Speaking of lunar resources, Paul Spudis discusses the LRO South Pole Illumination Map mentioned here earlier: New Light on the Lunar Poles – The Once and Future Moon.
> Permanently lit areas of the Moon are important for future habitation and use of the Moon for two principal reasons. First, these sunlit areas are prime locations for the establishment of solar photovoltaic arrays. The constant sunlight here means continuous generation of electrical power using solar panels. This solves one of the most difficult problems of lunar habitation, survival during the 354-hour lunar night. Prior to the discovery of the quasi-permanently lit areas, we imagined that the only feasible power source to survive this long night was nuclear reactors. Such a power system does not exist and would require several tens of billions of dollars to develop. So sunlit zones allow us to go to the Moon and stay there without this expense and technology development.
The second advantage of a sunlit area is that it is thermally benign.
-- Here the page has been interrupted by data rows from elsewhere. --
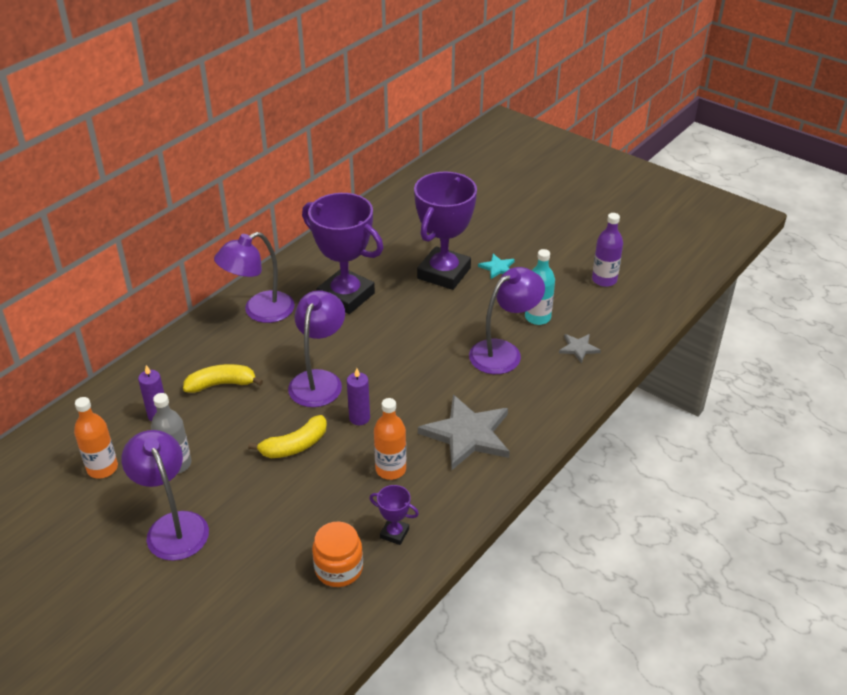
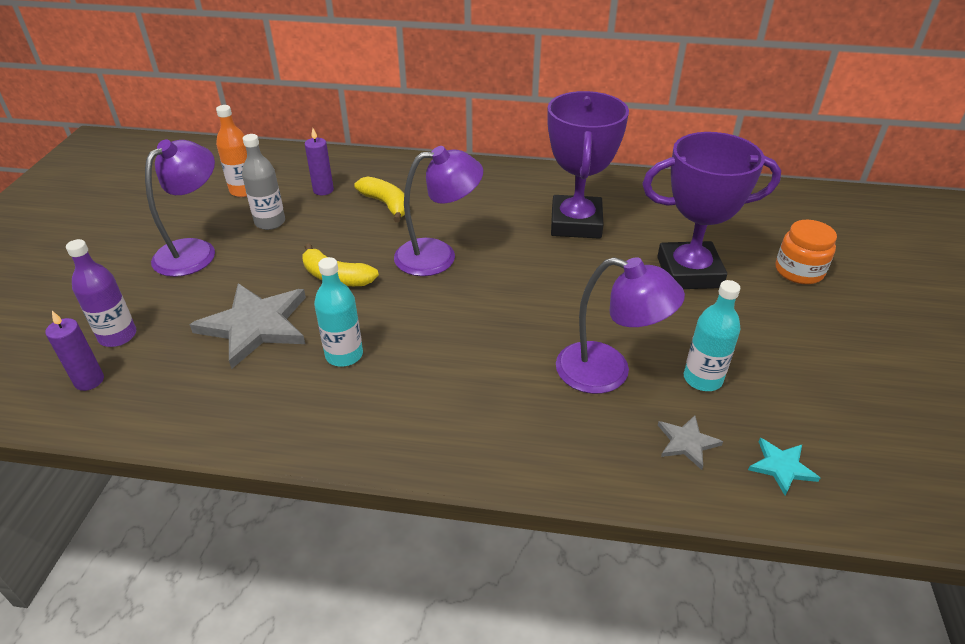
camera: 60 degrees right, 0 degrees up
purple lamp [214,232,295,323] -> none
orange jar [312,522,363,587] -> orange jar moved to [775,220,837,284]
purple candle [347,368,370,425] -> purple candle moved to [45,311,104,391]
purple trophy [369,485,419,545] -> none
orange bottle [374,398,406,480] -> turquoise bottle [314,257,363,367]
grey star [418,395,510,470] -> grey star moved to [189,283,306,369]
turquoise star [478,254,515,279] -> turquoise star moved to [748,438,820,496]
purple bottle [592,213,623,287] -> purple bottle moved to [66,239,136,347]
The surface temperatures at the lunar equator and mid-latitudes depend almost entirely upon incident solar illumination and range from less than -150° to over 100° C, a 250° temperature-swing over the course of a day. In contrast, the surface temperature of these quasi-permanent lit areas is nearly constant – a nice, toasty -50° ± 10° C. This simplifies the thermal design of surface habitats and equipment and greatly relieves the energy required for thermal control at an outpost.
The sunlit areas of the poles occur in close proximity to high concentrations of water ice and other volatiles at the poles of the Moon. Their presence indicates the lunar poles are the best places we have found off-planet for human habitation. Constant sunlight, benign temperatures, near the water and a great view – that’s prime real estate.